To confirm this specificity, we tested crRNAs targeting BCR-ABL1 fusion against wild type non-translocated BCR and ABL1 transcripts which are expressed in normal tissues. We cloned constructs encoding partial mRNA sequences of the BCR-ABL1 fusion, ABL1 alone, and BCR alone in frame with mCherry, eGFP, or TagBFP fluorescent reporters, respectively (Fig. 5d-5f). We designed 3 crRNAs targeting the BCR-ABL1 breakpoint sequence (crBCR-ABL1), BCR sequence (crBCR), or ABL1 sequence (crABL1) that we tested against the aforementioned constructs. The fluorescence signals from mCherry, eGFP, and TagBFP enable accurate quantification of on-target and off-target silencing with these crRNAs. As anticipated, all 3 crRNAs silenced the bona fide BCR-ABL1 transcript as this mRNA possesses full-length spacer binding sites for all three crRNAs (Fig. 5d).

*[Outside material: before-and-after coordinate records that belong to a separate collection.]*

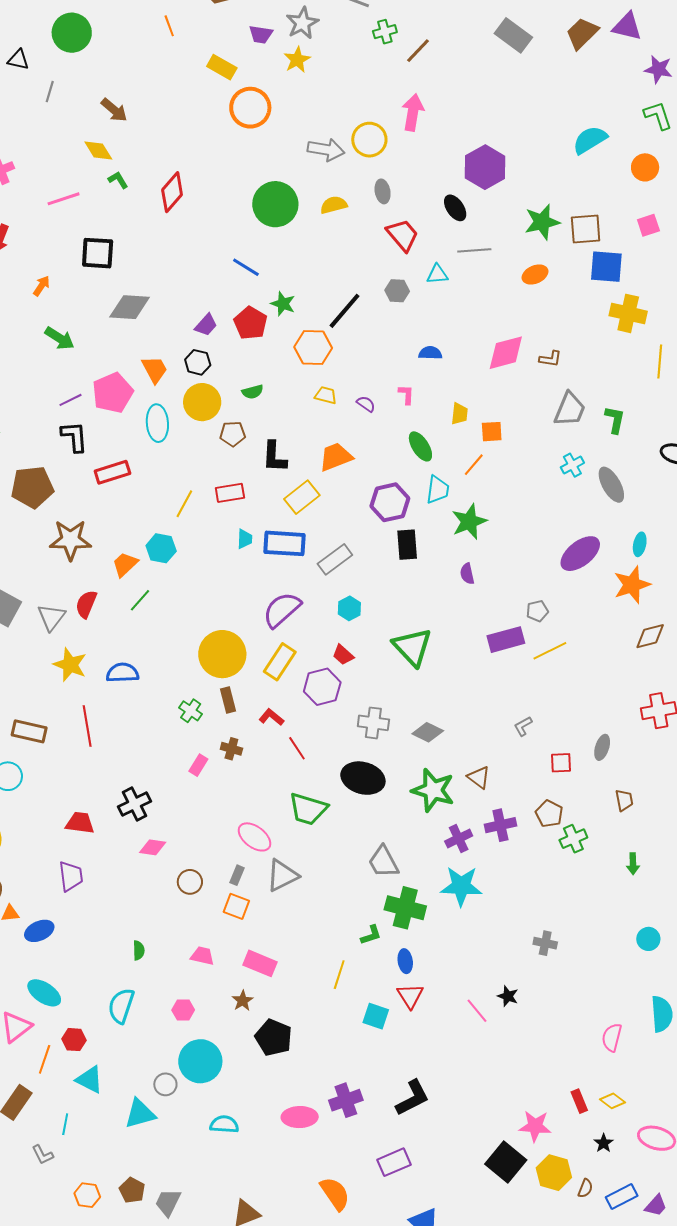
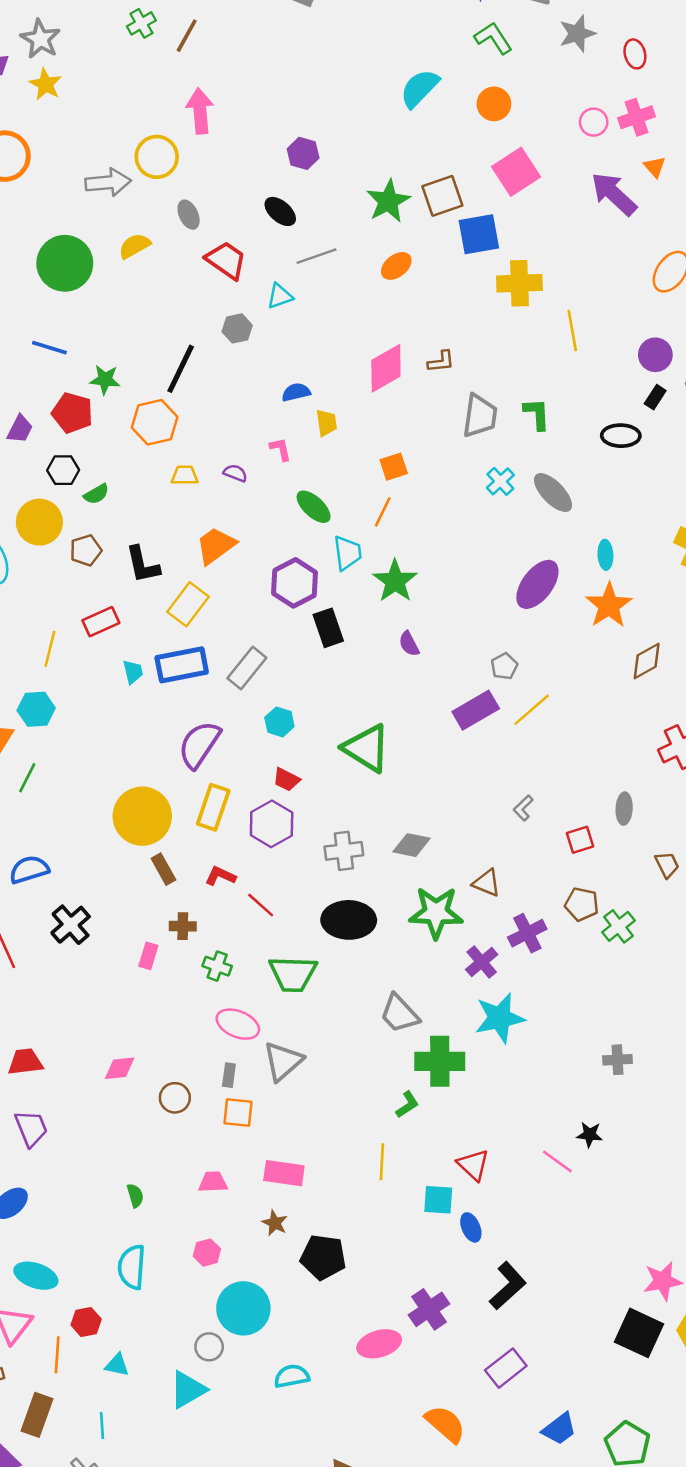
purple hexagon: (485, 167) -> (303, 153), size x0.6
pink square: (648, 225) -> (516, 172), size x1.6
black hexagon: (198, 362) -> (63, 470), moved
yellow trapezoid: (459, 414) -> (326, 423), moved
green cross: (191, 711) -> (217, 966), moved
black cross: (134, 804) -> (71, 925), moved
blue ellipse: (405, 961) -> (471, 1227), moved
cyan triangle: (90, 1080) -> (117, 1365), size x0.7

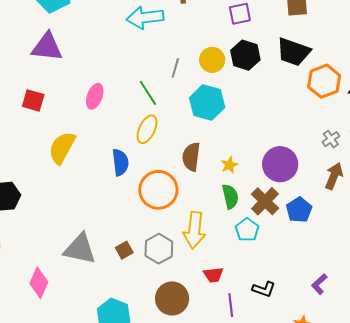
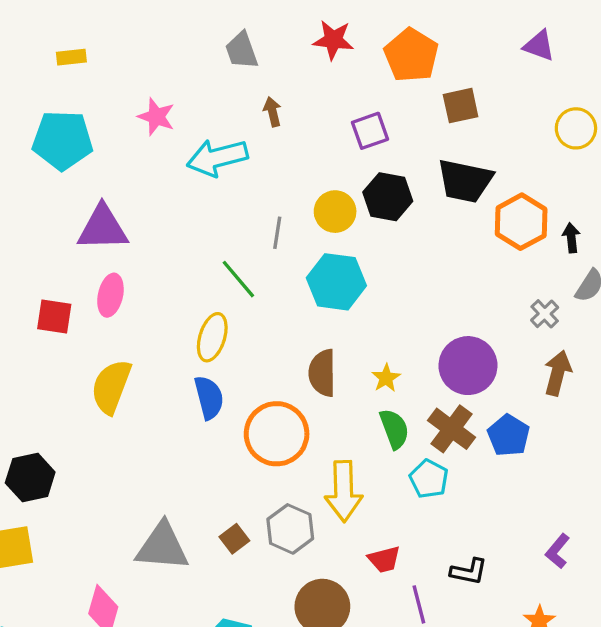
purple triangle: (47, 47) -> (103, 228), moved
pink ellipse: (95, 96) -> (110, 295), moved
yellow ellipse: (147, 129) -> (212, 337), moved

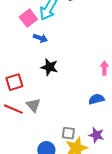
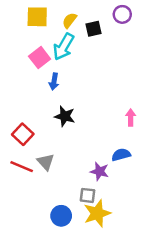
blue arrow: (40, 38) -> (54, 82), turned 80
red square: (14, 82) -> (23, 134), turned -30
purple star: (96, 135) -> (99, 171), moved

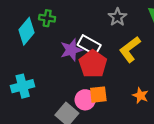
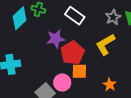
gray star: (117, 17) -> (113, 17), moved
white rectangle: (89, 45) -> (75, 16), moved
orange square: (98, 95) -> (79, 71), moved

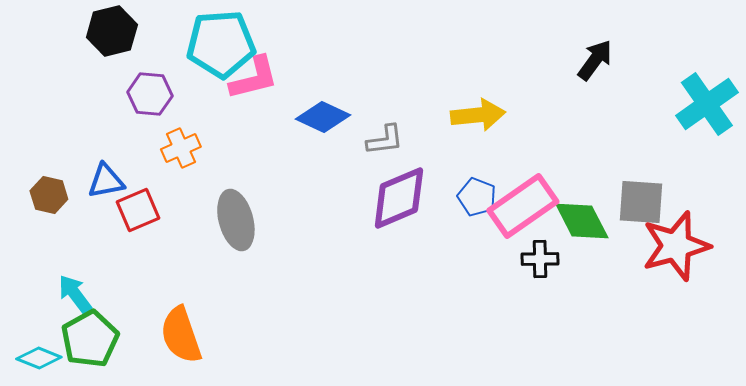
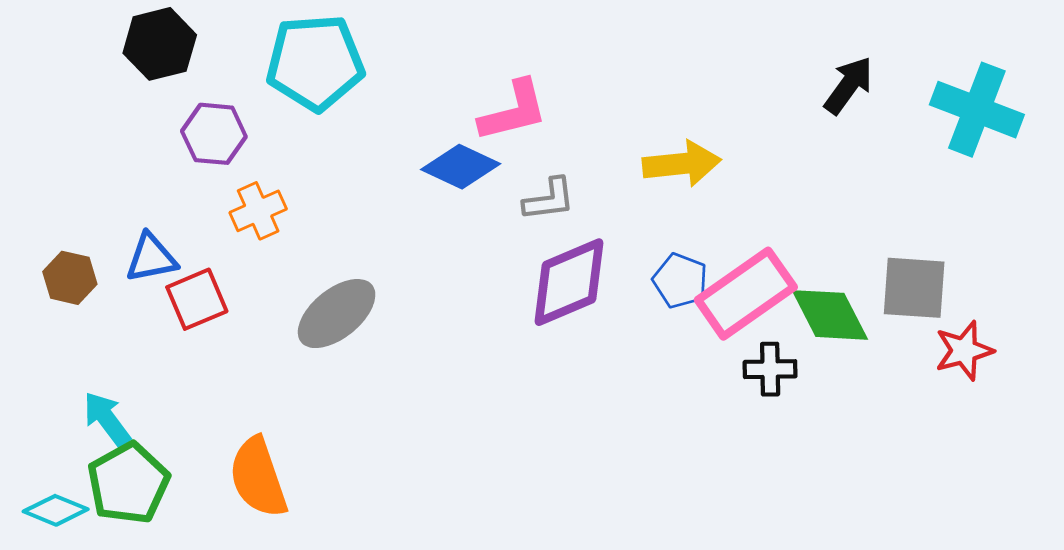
pink L-shape: (254, 78) -> (513, 111), moved
cyan cross: (707, 104) -> (977, 110), moved, turned -34
gray ellipse: (236, 220) -> (337, 314), turned 66
red star: (676, 246) -> (964, 351), size x0.6

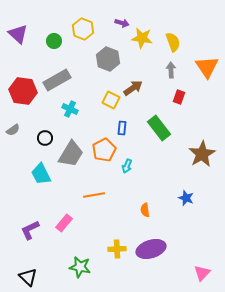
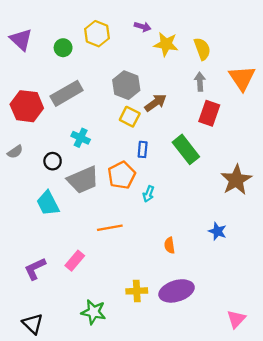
gray hexagon: (108, 59) -> (126, 85), moved
red rectangle: (179, 97) -> (209, 113), size x1.5
cyan cross: (70, 109) -> (81, 138), moved
gray trapezoid: (71, 154) -> (83, 180), turned 36

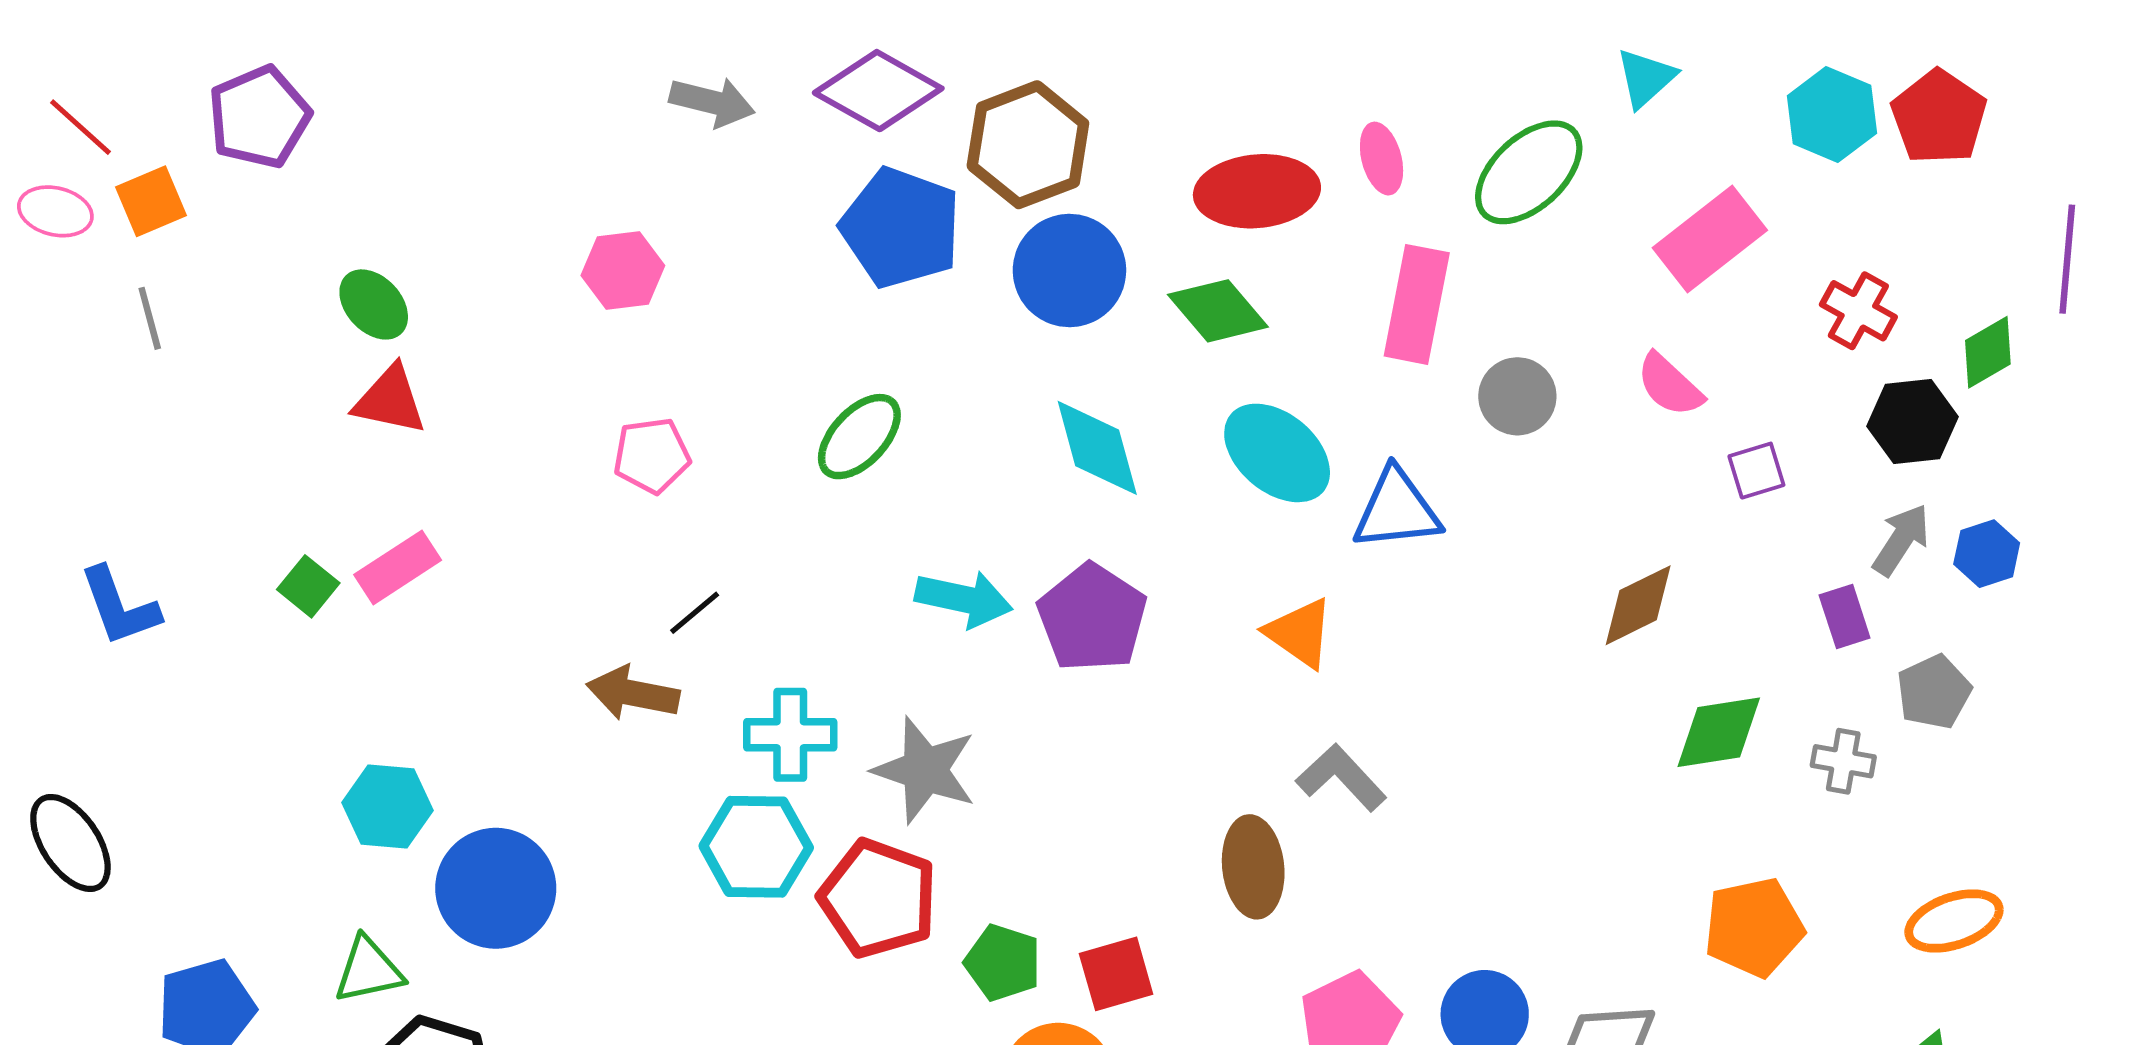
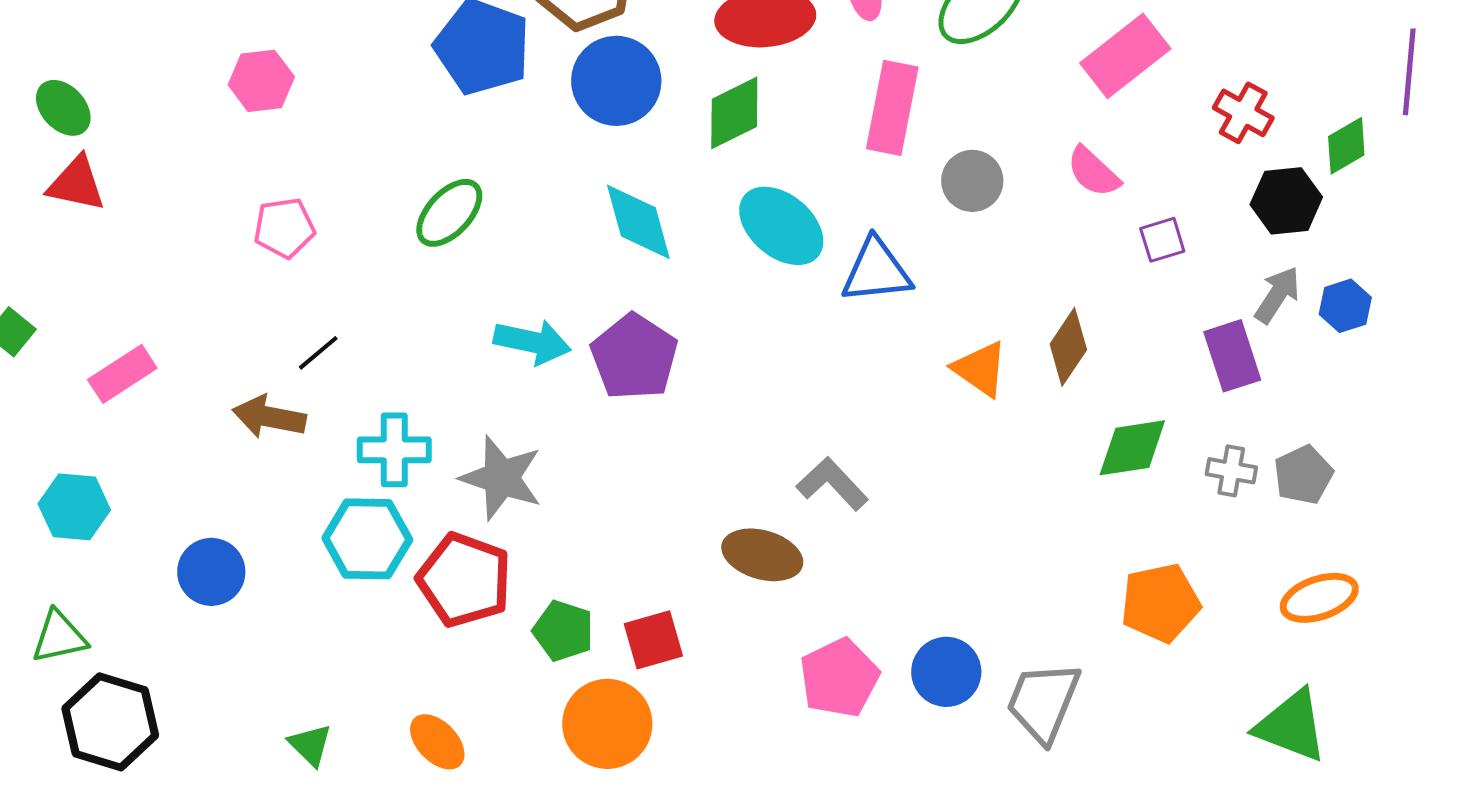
green diamond: (1218, 311) -> (734, 113), turned -76
pink rectangle: (398, 567) -> (122, 374), moved
brown diamond: (1638, 605) -> (1068, 347), turned -30
purple rectangle: (1845, 617) -> (1232, 356), size x1.4
orange triangle: (1300, 633) -> (980, 369), moved
gray pentagon: (1934, 692) -> (1303, 475), moved
brown ellipse: (1253, 867) -> (762, 555), turned -68
blue circle: (496, 888) -> (211, 572), moved, size x0.7

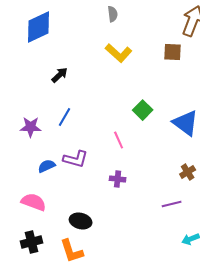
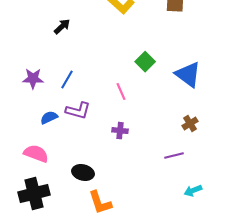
blue line: (65, 117) -> (67, 80), moved
black cross: (32, 242) -> (34, 194), size x1.4
orange L-shape: (72, 251) -> (100, 203), moved

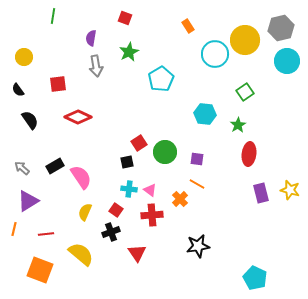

However, ABL1 and BCR transcripts were silenced only by their cognate crABL1 and crBCR crRNAs (Fig. 5e-5f). Notably, crBCR-ABL1 targeting the breakpoint sequence had no effect on either BCR or ABL1 wildtype transcripts despite 15-nucleotide sequence basepairing (Fig. 5e-5f). Western blot analysis confirmed these data (Fig. 5d-5f), demonstrating the high-resolution capability of PspCas13b and its utility to specifically silence oncogenic gene fusion drivers at the RNA level while sparing non-translocated wild type transcripts.
High potency against drug-resistant point-mutated fusion transcripts.
Acquired drug resistance to all approved ABL1 kinase inhibitors through secondary mutations remains a major challenge in the treatment of BCR-ABL1 driven leukemias27. For instance, the BCR-ABL1 kinase domain mutation Thr315Ile (T315I) confers resistance to Imatinib and drives tumour relapse28. We hypothesised that unlike Imatinib, targeting the breakpoint of BCR-ABL1 transcript with potent crRNAs will remain effective against both BCR-ABL1 variants as the mutation is located outside the targeted sequences at the breakpoint. We tested the potency of either the Imatinib or three Pspcas13b crRNAs targeting the breakpoint of BCR-ABL1. As anticipated, Imatinib efficiently inhibited the oncogenic signalling of ancestral BCR-ABL1 but failed to effectively suppress T315I BCR-ABL1 downstream signalling (Fig. 5g). Notably, all three PspCas13b crRNAs we tested largely inhibited the expression of ancestral and T315I BCR-ABL1 proteins and their downstream oncogenic signalling as exemplified by phospho-STAT5 and phospho-ERK inhibition. Consistent with previous data, crRNA-12 and crRNA + 12 achieved the highest inhibitory effect due to higher silencing potency (Fig. 5g). These data demonstrate that targeting the breakpoint of BCR-ABL1 transcript can overcome drug resistance commonly observed in recurrent leukemia.